To reach those conclusions, the researchers analyzed a national sample of claims from 362,992 privately insured children who had a tonsillectomy and/or adenoidectomy between 2010 and 2015.
“The investigation was associated with a significant ?13.3 (95% confidence interval: -14.5 to -12.1) percentage point level change in the proportion of children with ≥1 prescription fills for codeine after tonsillectomy and/or adenoidectomy,” study authors note. “Despite this drop, 5.1% of children had ≥1 prescription fills for codeine in December 2015.”
“Though over-the-counter medications like ibuprofen are quite effective for pain after these surgeries, some children with more severe pain will require opioids like oxycodone and hydrocodone. The problem is that there are also concerns regarding the safety and abuse potential of these alternative opioids,” Chua said.

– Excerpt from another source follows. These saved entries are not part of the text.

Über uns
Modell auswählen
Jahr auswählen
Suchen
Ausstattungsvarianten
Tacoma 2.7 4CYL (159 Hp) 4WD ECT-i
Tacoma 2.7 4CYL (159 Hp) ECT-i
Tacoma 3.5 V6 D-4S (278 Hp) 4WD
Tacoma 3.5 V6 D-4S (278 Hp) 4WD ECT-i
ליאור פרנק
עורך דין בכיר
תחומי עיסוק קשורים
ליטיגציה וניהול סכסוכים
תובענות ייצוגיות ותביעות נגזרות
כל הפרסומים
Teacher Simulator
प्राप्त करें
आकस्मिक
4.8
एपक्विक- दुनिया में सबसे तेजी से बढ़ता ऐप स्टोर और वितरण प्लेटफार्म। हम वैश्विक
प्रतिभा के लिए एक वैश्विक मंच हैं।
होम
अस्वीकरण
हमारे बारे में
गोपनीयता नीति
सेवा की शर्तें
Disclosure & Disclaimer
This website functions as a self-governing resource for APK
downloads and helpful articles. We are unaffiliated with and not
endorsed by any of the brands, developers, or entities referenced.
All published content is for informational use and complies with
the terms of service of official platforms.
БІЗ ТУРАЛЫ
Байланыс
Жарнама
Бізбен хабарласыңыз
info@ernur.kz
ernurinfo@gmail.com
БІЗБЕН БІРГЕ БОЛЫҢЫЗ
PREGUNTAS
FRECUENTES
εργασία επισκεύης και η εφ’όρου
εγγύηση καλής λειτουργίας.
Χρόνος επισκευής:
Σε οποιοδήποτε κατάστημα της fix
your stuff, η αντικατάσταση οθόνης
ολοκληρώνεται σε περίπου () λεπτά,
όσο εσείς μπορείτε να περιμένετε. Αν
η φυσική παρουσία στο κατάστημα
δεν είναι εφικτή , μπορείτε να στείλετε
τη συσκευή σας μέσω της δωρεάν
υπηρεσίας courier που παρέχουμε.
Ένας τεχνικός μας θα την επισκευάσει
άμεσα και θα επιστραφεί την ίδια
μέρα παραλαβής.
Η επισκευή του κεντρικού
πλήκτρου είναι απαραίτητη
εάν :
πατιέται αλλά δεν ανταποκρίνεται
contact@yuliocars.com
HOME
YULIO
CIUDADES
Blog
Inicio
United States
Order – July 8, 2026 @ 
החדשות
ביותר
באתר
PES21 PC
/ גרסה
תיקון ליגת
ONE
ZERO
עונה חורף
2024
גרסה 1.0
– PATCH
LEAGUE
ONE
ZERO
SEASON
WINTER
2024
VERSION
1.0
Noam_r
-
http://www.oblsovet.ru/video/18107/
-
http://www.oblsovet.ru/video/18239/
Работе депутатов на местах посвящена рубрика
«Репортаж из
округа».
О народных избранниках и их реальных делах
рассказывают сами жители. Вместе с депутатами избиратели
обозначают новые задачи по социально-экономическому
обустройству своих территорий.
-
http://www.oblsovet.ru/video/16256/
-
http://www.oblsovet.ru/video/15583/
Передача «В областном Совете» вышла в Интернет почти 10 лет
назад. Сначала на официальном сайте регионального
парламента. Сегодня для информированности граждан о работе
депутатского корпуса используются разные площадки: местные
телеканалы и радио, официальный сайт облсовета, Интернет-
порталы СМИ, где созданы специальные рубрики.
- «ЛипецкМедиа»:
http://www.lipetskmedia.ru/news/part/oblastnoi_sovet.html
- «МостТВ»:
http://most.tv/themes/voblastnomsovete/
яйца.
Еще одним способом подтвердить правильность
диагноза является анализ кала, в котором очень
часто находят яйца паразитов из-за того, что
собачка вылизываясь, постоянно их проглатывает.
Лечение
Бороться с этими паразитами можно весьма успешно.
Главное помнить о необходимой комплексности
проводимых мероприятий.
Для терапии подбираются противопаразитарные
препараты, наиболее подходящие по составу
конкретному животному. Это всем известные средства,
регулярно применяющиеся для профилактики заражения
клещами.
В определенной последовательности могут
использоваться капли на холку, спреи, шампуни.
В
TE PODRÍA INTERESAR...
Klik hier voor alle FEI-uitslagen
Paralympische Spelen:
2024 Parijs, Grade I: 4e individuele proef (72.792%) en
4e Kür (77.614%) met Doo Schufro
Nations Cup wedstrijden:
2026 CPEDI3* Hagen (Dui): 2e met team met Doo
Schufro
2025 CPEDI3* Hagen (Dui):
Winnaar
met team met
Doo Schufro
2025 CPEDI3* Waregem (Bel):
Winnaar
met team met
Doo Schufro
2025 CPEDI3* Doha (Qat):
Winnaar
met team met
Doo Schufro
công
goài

Codeine has been used for years to treat pain among children undergoing common surgical procedures, such as removal of tonsils or adenoids. As cases mounted of children with respiratory depression and death after codeine use, the FDA took action.
Most of the children with severe adverse reactions were “ultra-metabolizers” who converted codeine rapidly to morphine in the liver, resulting in dangerously high blood morphine levels. Because of the difficulty in predicting which children might react that way, the FDA initiated a safety investigation in August 2012 and ultimately issued a black box warning that specifically prohibited the use of codeine for children undergoing these surgeries.
“The problem is we don’t know how each patient metabolizes codeine. So every time a doctor prescribes codeine to a child, they are rolling the dice with the child's health,” Chua pointed out. “Our findings suggest the need to increase efforts to eliminate inappropriate codeine prescribing and encourage the use of effective non-opioid medications following tonsil and adenoid removal in children.”
“The residual inappropriate codeine prescribing is consistent with other research showing that FDA black box warnings can make substantial, but incomplete, impact on clinical practice,” added co-author Rena Conti, PhD, of University of Chicago Medicine.